Retype, word for word, each line between the lines holding "186.7625 120 180))" and "(at 195.25 120.25))", inclusive, and leave the rest of the data alone.

• Supplied data:
+ + + +

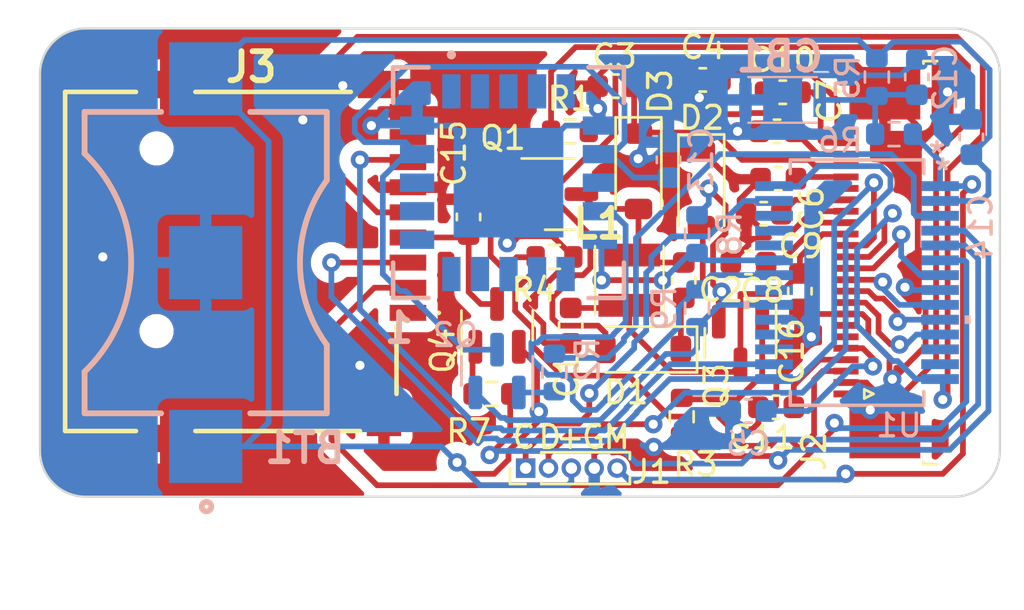
<source format=kicad_pcb>
(kicad_pcb
	(version 20240108)
	(generator "pcbnew")
	(generator_version "8.0")
	(general
		(thickness 1.6)
		(legacy_teardrops no)
	)
	(paper "A4")
	(layers
		(0 "F.Cu" signal)
		(31 "B.Cu" signal)
		(32 "B.Adhes" user "B.Adhesive")
		(33 "F.Adhes" user "F.Adhesive")
		(34 "B.Paste" user)
		(35 "F.Paste" user)
		(36 "B.SilkS" user "B.Silkscreen")
		(37 "F.SilkS" user "F.Silkscreen")
		(38 "B.Mask" user)
		(39 "F.Mask" user)
		(40 "Dwgs.User" user "User.Drawings")
		(41 "Cmts.User" user "User.Comments")
		(42 "Eco1.User" user "User.Eco1")
		(43 "Eco2.User" user "User.Eco2")
		(44 "Edge.Cuts" user)
		(45 "Margin" user)
		(46 "B.CrtYd" user "B.Courtyard")
		(47 "F.CrtYd" user "F.Courtyard")
		(48 "B.Fab" user)
		(49 "F.Fab" user)
		(50 "User.1" user)
		(51 "User.2" user)
		(52 "User.3" user)
		(53 "User.4" user)
		(54 "User.5" user)
		(55 "User.6" user)
		(56 "User.7" user)
		(57 "User.8" user)
		(58 "User.9" user)
	)
	(setup
		(pad_to_mask_clearance 0)
		(allow_soldermask_bridges_in_footprints no)
		(pcbplotparams
			(layerselection 0x00010fc_ffffffff)
			(plot_on_all_layers_selection 0x0000000_00000000)
			(disableapertmacros no)
			(usegerberextensions no)
			(usegerberattributes yes)
			(usegerberadvancedattributes yes)
			(creategerberjobfile yes)
			(dashed_line_dash_ratio 12.000000)
			(dashed_line_gap_ratio 3.000000)
			(svgprecision 4)
			(plotframeref no)
			(viasonmask no)
			(mode 1)
			(useauxorigin no)
			(hpglpennumber 1)
			(hpglpenspeed 20)
			(hpglpendiameter 15.000000)
			(pdf_front_fp_property_popups yes)
			(pdf_back_fp_property_popups yes)
			(dxfpolygonmode yes)
			(dxfimperialunits yes)
			(dxfusepcbnewfont yes)
			(psnegative no)
			(psa4output no)
			(plotreference yes)
			(plotvalue yes)
			(plotfptext yes)
			(plotinvisibletext no)
			(sketchpadsonfab no)
			(subtractmaskfromsilk no)
			(outputformat 1)
			(mirror no)
			(drillshape 0)
			(scaleselection 1)
			(outputdirectory "Export/")
		)
	)
	(net 0 "")
	(net 1 "unconnected-(1-DNC_1-Pad1)")
	(net 2 "unconnected-(1-DNC_2-Pad2)")
	(net 3 "unconnected-(1-DNC_3-Pad3)")
	(net 4 "unconnected-(1-DNC_4-Pad4)")
	(net 5 "unconnected-(1-DNC_5-Pad5)")
	(net 6 "GND")
	(net 7 "/CO2_3V3")
	(net 8 "unconnected-(1-DNC_6-Pad8)")
	(net 9 "/SCL")
	(net 10 "/SDA")
	(net 11 "unconnected-(1-DNC_7-Pad11)")
	(net 12 "unconnected-(1-DNC_8-Pad12)")
	(net 13 "unconnected-(1-DNC_9-Pad13)")
	(net 14 "unconnected-(1-DNC_10-Pad14)")
	(net 15 "unconnected-(1-DNC_11-Pad15)")
	(net 16 "unconnected-(1-DNC_12-Pad16)")
	(net 17 "unconnected-(1-DNC_13-Pad17)")
	(net 18 "unconnected-(1-DNC_14-Pad18)")
	(net 19 "+3.3V")
	(net 20 "/SC_3V3")
	(net 21 "Net-(D1-K)")
	(net 22 "Net-(D3-A)")
	(net 23 "/PREVGH")
	(net 24 "/VCOM")
	(net 25 "Net-(J2-Pin_5)")
	(net 26 "Net-(J2-Pin_20)")
	(net 27 "Net-(J2-Pin_22)")
	(net 28 "Net-(J2-Pin_16)")
	(net 29 "Net-(J2-Pin_18)")
	(net 30 "/PREVGL")
	(net 31 "Net-(J2-Pin_4)")
	(net 32 "/ICSPCLK")
	(net 33 "/ICSPDAT")
	(net 34 "/MCLR")
	(net 35 "unconnected-(J2-Pin_1-Pad1)")
	(net 36 "/GDR")
	(net 37 "/RESE")
	(net 38 "unconnected-(J2-Pin_6-Pad6)")
	(net 39 "unconnected-(J2-Pin_7-Pad7)")
	(net 40 "/Screen_BUSY")
	(net 41 "/Screen_RES")
	(net 42 "/D{slash}C")
	(net 43 "/Screen_CS")
	(net 44 "/SCK")
	(net 45 "/SDI")
	(net 46 "unconnected-(J2-Pin_19-Pad19)")
	(net 47 "unconnected-(J3-DAT2-Pad1)")
	(net 48 "/SD_CS")
	(net 49 "Net-(J3-VDD)")
	(net 50 "/SDO")
	(net 51 "unconnected-(J3-DAT1-Pad8)")
	(net 52 "Net-(Q2-G)")
	(net 53 "Net-(Q3-G)")
	(net 54 "Net-(Q4-G)")
	(net 55 "/CO2_PWR")
	(net 56 "/Screen_PWR")
	(net 57 "/SD_PWR")
	(net 58 "unconnected-(U1-RB5-Pad26)")
	(net 59 "unconnected-(U1-RB4-Pad25)")
	(net 60 "unconnected-(U1-RB3-Pad24)")
	(net 61 "unconnected-(U1-RB0-Pad21)")
	(net 62 "unconnected-(U1-RC7-Pad18)")
	(net 63 "unconnected-(U1-RC6-Pad17)")
	(net 64 "unconnected-(U1-RC2-Pad13)")
	(net 65 "unconnected-(U1-RC1-Pad12)")
	(net 66 "Net-(C12-Pad2)")
	(footprint "Resistor_SMD:R_0603_1608Metric" (layer "F.Cu") (at 184 126 180))
	(footprint "Capacitor_SMD:C_0603_1608Metric" (layer "F.Cu") (at 193.25 112.25))
	(footprint "Capacitor_SMD:C_0603_1608Metric" (layer "F.Cu") (at 187.470437 123.011132 -90))
	(footprint "Capacitor_SMD:C_0603_1608Metric" (layer "F.Cu") (at 192.418 121.020382 90))
	(footprint "Connector_FFC-FPC:TE_2-1734839-4_1x24-1MP_P0.5mm_Horizontal" (layer "F.Cu") (at 200.867 120.25 90))
	(footprint "Diode_SMD:D_SOD-123" (layer "F.Cu") (at 190.640086 124.05378 180))
	(footprint "Capacitor_SMD:C_0603_1608Metric" (layer "F.Cu") (at 196.749999 112.789777))
	(footprint "Capacitor_SMD:C_0603_1608Metric" (layer "F.Cu") (at 189.427665 112.522265 180))
	(footprint "Resistor_SMD:R_0603_1608Metric" (layer "F.Cu") (at 192.327987 126.998208 90))
	(footprint "Capacitor_SMD:C_0603_1608Metric" (layer "F.Cu") (at 183 118.25 90))
	(footprint "Connector_PinHeader_1.00mm:PinHeader_1x05_P1.00mm_Vertical" (layer "F.Cu") (at 185.5 129.25 90))
	(footprint "Resistor_SMD:R_0603_1608Metric" (layer "F.Cu") (at 186.7625 120 180))
	(footprint "Capacitor_SMD:C_0603_1608Metric" (layer "F.Cu") (at 195.914234 118.110744))
	(footprint "Capacitor_SMD:C_0603_1608Metric" (layer "F.Cu") (at 195.25 120.25))
	(footprint "Package_TO_SOT_SMD:SOT-23" (layer "F.Cu") (at 184.25 123 90))
	(footprint "Resistor_SMD:R_0603_1608Metric" (layer "F.Cu") (at 187.4375 114.5))
	(footprint "Package_TO_SOT_SMD:SOT-23" (layer "F.Cu") (at 194.899501 123.772088 -90))
	(footprint "Diode_SMD:D_SOD-123" (layer "F.Cu") (at 193.1875 117 -90))
	(footprint "Package_TO_SOT_SMD:SOT-23" (layer "F.Cu") (at 187 117.25))
	(footprint "Diode_SMD:D_SOD-123" (layer "F.Cu") (at 190.4375 116.25 -90))
	(footprint "Capacitor_SMD:C_0603_1608Metric" (layer "F.Cu") (at 196.458764 126.58553))
	(footprint "Capacitor_SMD:C_0603_1608Metric" (layer "F.Cu") (at 196.553724 116.574577))
	(footprint "CO2_Sensor_Footprint:MSD1A" (layer "F.Cu") (at 172.85 120.2 -90))
	(footprint "Capacitor_SMD:C_0603_1608Metric" (layer "F.Cu") (at 197.5 121.5 90))
	(footprint "Capacitor_SMD:C_0603_1608Metric" (layer "F.Cu") (at 196.5 114.5))
	(footprint "CO2_Sensor_Footprint:SRN3015" (layer "F.Cu") (at 190.03535 121.019676))
	(footprint "Capacitor_SMD:C_0603_1608Metric" (layer "B.Cu") (at 191.75 115.75 90))
	(footprint "CO2_Sensor_Footprint:SCD40DR2" (layer "B.Cu") (at 184.75 116.75 -90))
	(footprint "CO2_Sensor_Footprint:SSOP28_SS_MCH" (layer "B.Cu") (at 200 121.125035 180))
	(footprint "Resistor_SMD:R_0603_1608Metric" (layer "B.Cu") (at 200.8678 112.125035 90))
	(footprint "CO2_Sensor_Footprint:TL3780AF240QG" (layer "B.Cu") (at 196.7428 113.125035 180))
	(footprint "Capacitor_SMD:C_0603_1608Metric" (layer "B.Cu") (at 205 114.75 -90))
	(footprint "Resistor_SMD:R_0603_1608Metric" (layer "B.Cu") (at 193 119 90))
	(footprint "Package_TO_SOT_SMD:SOT-23"
		(layer "B.Cu")
		(uuid "a9084a46-9293-4f34-a1a7-468871995fd8")
		(at 184.25 125 90)
		(descr "SOT, 3 Pin (https://www.jedec.org/system/files/docs/to-236h.pdf variant AB), generated with kicad-footprint-generator ipc_gullwing_generator.py")
		(tags "SO
... [224363 chars truncated]
</source>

+ + + +

• Result of the exercise:
	(footprint "Resistor_SMD:R_0603_1608Metric" (layer "F.Cu") (at 186.7625 120 180))
	(footprint "Capacitor_SMD:C_0603_1608Metric" (layer "F.Cu") (at 195.914234 118.110744))
	(footprint "Capacitor_SMD:C_0603_1608Metric" (layer "F.Cu") (at 195.25 120.25))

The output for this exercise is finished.